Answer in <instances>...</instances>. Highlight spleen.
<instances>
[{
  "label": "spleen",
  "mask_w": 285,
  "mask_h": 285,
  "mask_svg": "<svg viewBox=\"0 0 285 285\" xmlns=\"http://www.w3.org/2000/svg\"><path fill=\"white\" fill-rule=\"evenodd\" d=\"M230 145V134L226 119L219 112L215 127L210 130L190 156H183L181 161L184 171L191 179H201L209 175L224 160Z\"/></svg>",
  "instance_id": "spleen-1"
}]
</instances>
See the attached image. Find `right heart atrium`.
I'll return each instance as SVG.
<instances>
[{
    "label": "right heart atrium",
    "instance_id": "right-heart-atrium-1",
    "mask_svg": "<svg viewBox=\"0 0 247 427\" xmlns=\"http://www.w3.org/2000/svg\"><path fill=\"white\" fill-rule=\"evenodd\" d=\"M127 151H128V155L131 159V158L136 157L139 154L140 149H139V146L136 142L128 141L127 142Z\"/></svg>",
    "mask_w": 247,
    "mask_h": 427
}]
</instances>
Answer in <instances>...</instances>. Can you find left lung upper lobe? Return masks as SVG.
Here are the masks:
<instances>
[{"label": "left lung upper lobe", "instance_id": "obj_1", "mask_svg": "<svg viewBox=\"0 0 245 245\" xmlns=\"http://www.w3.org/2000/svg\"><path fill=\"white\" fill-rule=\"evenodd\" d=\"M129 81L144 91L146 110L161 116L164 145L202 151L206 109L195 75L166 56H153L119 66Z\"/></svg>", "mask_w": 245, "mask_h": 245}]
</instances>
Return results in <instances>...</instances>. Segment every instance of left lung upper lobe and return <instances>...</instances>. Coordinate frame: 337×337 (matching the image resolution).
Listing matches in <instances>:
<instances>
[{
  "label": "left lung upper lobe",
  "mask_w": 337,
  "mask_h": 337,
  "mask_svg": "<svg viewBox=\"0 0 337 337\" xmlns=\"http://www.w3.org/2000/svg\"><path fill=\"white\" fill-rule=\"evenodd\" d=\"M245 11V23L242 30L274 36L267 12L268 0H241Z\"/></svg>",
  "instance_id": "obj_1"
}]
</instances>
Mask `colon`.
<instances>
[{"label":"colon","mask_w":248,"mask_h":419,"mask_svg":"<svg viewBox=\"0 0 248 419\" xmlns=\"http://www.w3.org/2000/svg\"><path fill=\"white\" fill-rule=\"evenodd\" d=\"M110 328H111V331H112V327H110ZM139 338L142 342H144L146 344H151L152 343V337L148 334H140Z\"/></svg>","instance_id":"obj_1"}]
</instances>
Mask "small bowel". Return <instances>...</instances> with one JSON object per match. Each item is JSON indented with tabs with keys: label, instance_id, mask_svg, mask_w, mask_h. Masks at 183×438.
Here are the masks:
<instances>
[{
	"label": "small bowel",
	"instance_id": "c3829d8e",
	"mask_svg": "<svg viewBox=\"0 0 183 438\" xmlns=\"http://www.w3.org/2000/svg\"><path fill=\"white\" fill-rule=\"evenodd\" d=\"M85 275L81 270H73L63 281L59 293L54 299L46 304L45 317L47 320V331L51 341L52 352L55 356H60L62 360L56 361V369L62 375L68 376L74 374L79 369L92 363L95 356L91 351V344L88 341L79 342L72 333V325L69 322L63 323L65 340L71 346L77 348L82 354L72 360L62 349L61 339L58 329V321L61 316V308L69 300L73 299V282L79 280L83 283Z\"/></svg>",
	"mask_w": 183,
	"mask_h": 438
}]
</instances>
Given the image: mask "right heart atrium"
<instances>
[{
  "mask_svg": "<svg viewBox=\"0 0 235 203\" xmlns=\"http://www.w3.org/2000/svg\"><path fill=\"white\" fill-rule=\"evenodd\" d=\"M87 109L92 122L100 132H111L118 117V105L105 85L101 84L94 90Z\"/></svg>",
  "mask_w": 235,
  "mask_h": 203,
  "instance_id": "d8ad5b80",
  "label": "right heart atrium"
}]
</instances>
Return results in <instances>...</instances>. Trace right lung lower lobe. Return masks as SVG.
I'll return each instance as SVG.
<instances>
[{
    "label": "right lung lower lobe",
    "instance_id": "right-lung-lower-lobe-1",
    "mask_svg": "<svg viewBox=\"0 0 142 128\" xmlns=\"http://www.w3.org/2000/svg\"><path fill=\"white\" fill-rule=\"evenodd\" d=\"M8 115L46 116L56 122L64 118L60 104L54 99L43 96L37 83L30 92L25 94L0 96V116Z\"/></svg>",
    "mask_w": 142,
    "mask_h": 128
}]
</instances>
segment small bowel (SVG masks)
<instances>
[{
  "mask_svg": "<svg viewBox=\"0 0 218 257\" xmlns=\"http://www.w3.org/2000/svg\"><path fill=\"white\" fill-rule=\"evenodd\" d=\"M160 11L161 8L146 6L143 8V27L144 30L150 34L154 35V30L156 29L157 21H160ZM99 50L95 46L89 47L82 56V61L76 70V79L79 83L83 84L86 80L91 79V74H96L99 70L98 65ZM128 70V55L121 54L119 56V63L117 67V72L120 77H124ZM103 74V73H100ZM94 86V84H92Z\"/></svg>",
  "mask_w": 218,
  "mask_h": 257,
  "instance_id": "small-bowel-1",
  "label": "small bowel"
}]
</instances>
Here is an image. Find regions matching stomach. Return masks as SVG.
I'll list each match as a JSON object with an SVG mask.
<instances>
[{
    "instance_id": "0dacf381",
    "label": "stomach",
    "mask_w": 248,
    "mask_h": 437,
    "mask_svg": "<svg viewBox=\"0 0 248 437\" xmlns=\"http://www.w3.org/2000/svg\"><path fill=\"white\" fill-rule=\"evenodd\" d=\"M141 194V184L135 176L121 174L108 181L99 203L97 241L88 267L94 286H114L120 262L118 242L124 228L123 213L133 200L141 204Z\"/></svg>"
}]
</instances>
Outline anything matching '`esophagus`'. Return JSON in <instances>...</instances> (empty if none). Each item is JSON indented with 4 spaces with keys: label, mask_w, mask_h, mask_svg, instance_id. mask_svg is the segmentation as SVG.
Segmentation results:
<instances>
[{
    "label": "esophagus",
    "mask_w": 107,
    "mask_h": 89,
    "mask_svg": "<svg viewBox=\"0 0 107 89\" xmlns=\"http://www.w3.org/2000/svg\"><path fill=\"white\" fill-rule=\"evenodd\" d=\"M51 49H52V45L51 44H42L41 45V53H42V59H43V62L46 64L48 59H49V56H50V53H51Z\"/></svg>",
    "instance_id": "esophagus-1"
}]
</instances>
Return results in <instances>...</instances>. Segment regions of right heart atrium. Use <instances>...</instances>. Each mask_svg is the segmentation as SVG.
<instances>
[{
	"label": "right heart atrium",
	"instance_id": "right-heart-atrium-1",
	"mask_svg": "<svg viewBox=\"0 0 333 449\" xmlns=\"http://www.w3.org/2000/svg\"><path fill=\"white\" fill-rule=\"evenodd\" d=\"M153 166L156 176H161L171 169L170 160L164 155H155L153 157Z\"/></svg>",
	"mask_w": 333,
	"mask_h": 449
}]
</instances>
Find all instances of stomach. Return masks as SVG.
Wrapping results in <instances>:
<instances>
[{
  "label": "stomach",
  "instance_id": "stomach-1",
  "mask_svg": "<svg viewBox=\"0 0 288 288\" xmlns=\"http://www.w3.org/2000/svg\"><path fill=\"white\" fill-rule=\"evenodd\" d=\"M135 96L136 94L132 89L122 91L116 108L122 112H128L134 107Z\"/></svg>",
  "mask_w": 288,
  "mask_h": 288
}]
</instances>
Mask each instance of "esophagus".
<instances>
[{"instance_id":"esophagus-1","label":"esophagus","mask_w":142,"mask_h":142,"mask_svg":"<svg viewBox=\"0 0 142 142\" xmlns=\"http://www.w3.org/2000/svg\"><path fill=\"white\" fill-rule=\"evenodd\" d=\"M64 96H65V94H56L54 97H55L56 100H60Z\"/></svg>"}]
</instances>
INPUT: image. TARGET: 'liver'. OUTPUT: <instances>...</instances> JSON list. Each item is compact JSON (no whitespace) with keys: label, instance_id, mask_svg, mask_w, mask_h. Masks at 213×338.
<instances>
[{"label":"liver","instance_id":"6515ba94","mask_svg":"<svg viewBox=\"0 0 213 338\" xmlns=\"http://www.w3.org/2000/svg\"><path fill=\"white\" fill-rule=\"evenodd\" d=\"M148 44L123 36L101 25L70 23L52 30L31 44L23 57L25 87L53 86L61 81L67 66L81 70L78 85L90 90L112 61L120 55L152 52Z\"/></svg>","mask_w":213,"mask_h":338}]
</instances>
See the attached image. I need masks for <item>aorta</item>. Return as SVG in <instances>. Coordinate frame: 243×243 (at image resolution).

________________________________________

- _What to do_
List each line above that contains the string "matching".

- _Full response_
Return results in <instances>...</instances>. Segment every instance of left lung upper lobe and return <instances>...</instances>. Coordinate frame: 337×337 (matching the image resolution).
Here is an image. Find regions matching stomach. Return masks as SVG.
Outline anything matching '`esophagus`'. Return JSON in <instances>...</instances> (empty if none). Each item is JSON indented with 4 spaces with keys: label, mask_w, mask_h, mask_svg, instance_id. mask_svg is the segmentation as SVG.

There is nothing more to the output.